• **The problem**: The records below must be transcribed exactly. Do not include the pictures.

• **Excerpted data**:
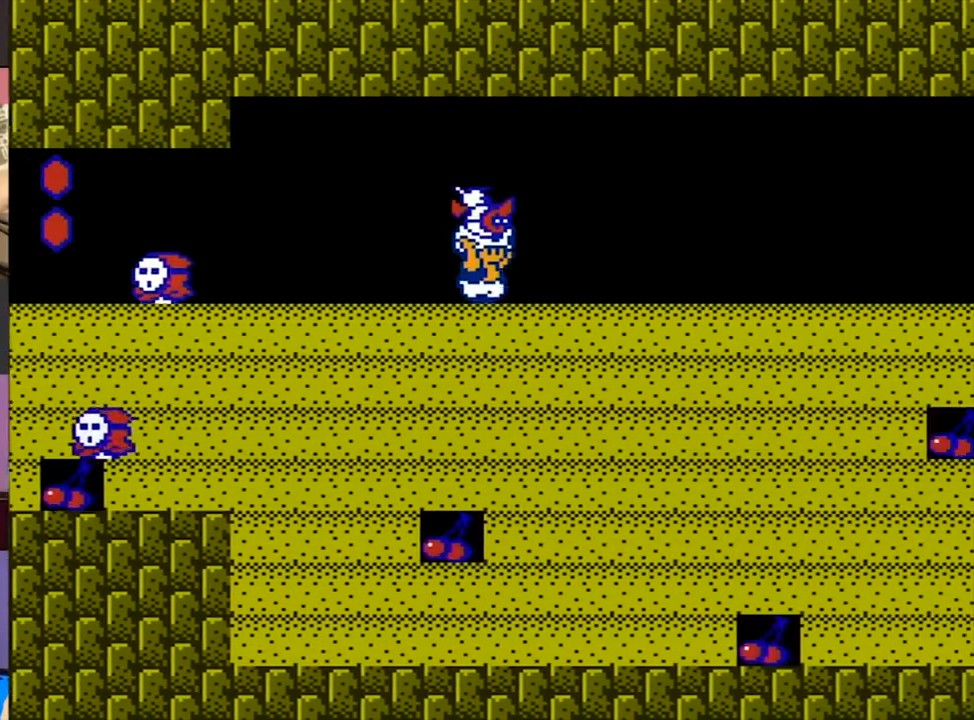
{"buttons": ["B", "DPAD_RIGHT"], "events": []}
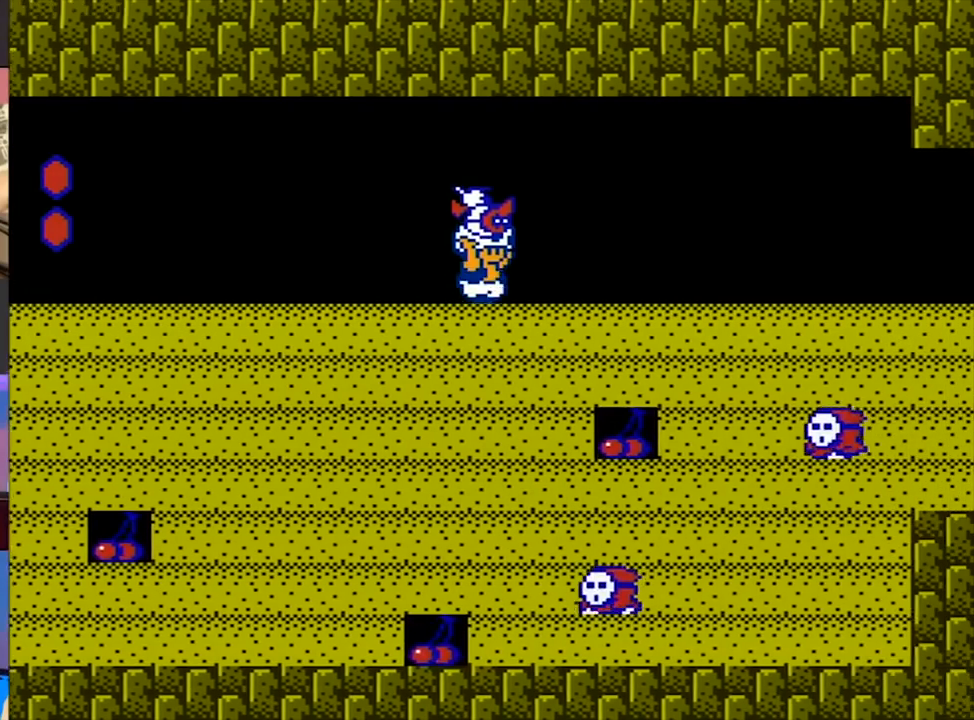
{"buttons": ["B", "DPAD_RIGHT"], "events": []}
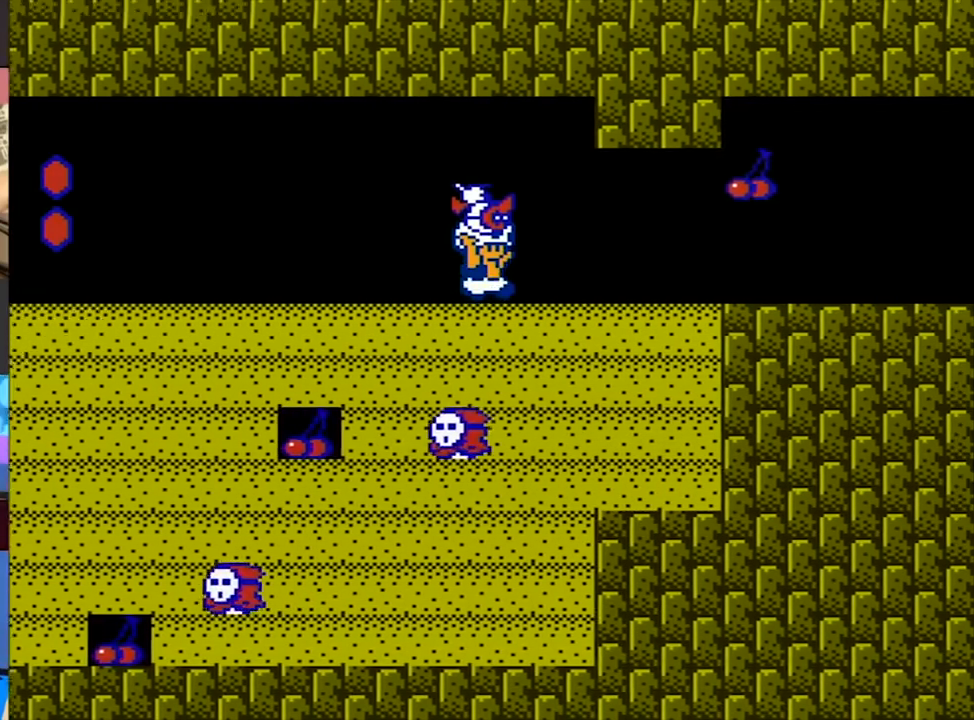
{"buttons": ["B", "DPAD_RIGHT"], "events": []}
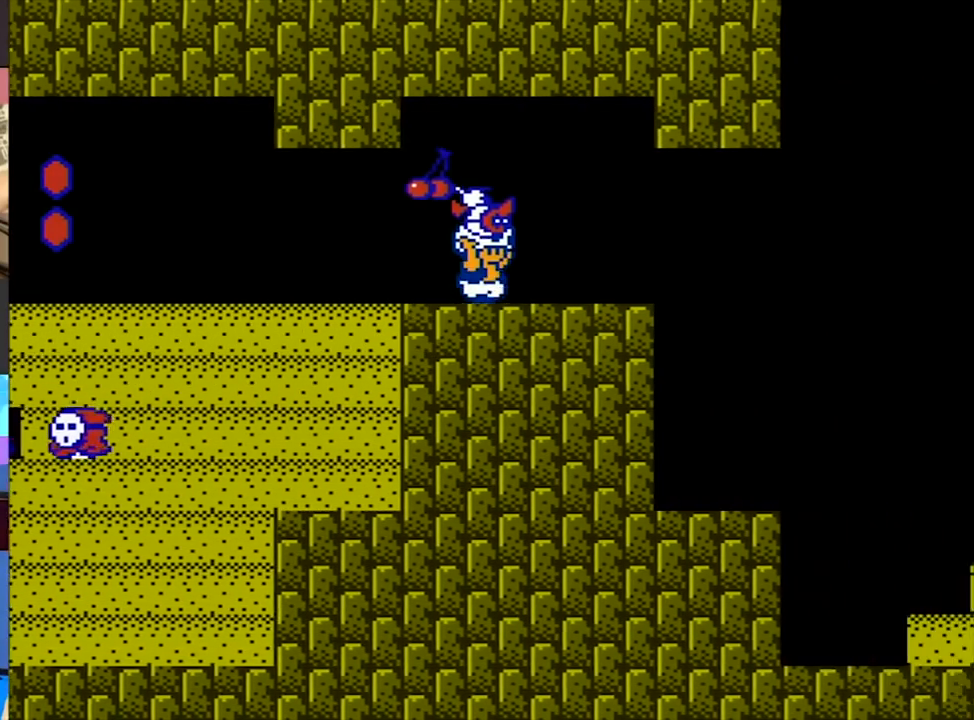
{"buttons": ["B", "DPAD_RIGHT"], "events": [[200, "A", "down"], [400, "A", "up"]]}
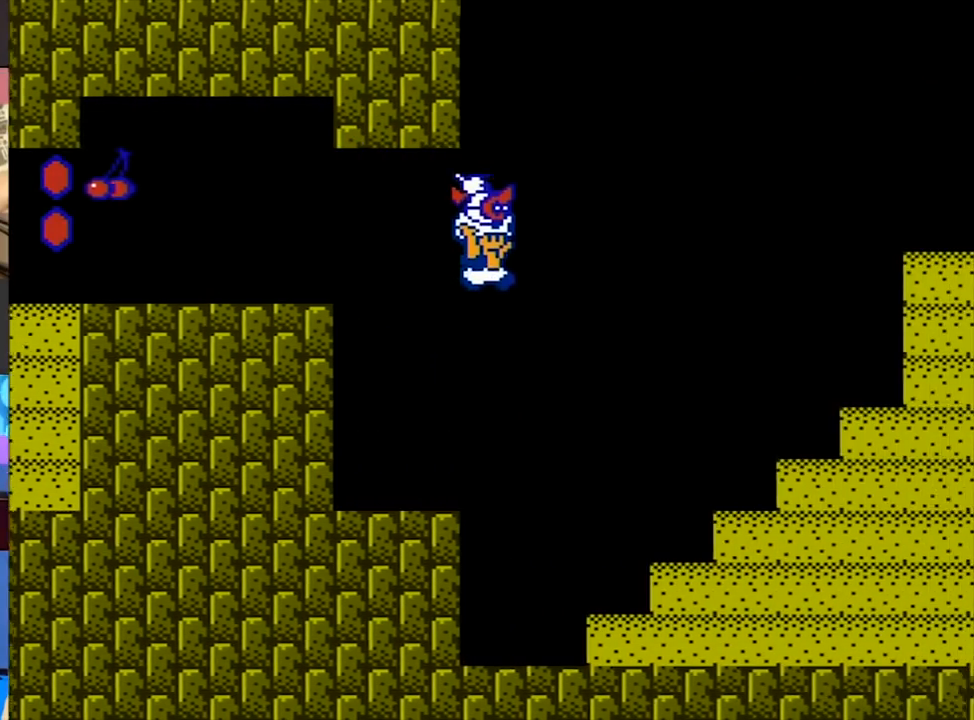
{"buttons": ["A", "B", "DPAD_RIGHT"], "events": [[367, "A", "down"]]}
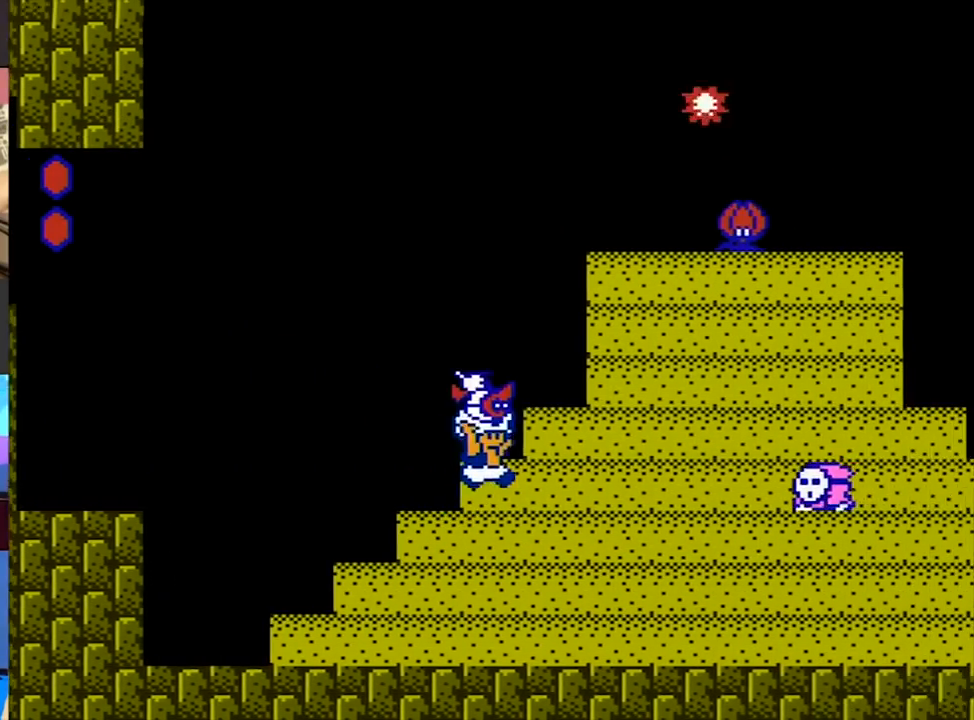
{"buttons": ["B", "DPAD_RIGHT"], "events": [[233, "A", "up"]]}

• **Finished task**:
{"buttons": ["B", "DPAD_RIGHT"], "events": []}
{"buttons": ["B", "DPAD_RIGHT"], "events": []}
{"buttons": ["B", "DPAD_RIGHT"], "events": []}
{"buttons": ["B", "DPAD_RIGHT"], "events": [[200, "A", "down"], [400, "A", "up"]]}
{"buttons": ["A", "B", "DPAD_RIGHT"], "events": [[367, "A", "down"]]}
{"buttons": ["B", "DPAD_RIGHT"], "events": [[233, "A", "up"]]}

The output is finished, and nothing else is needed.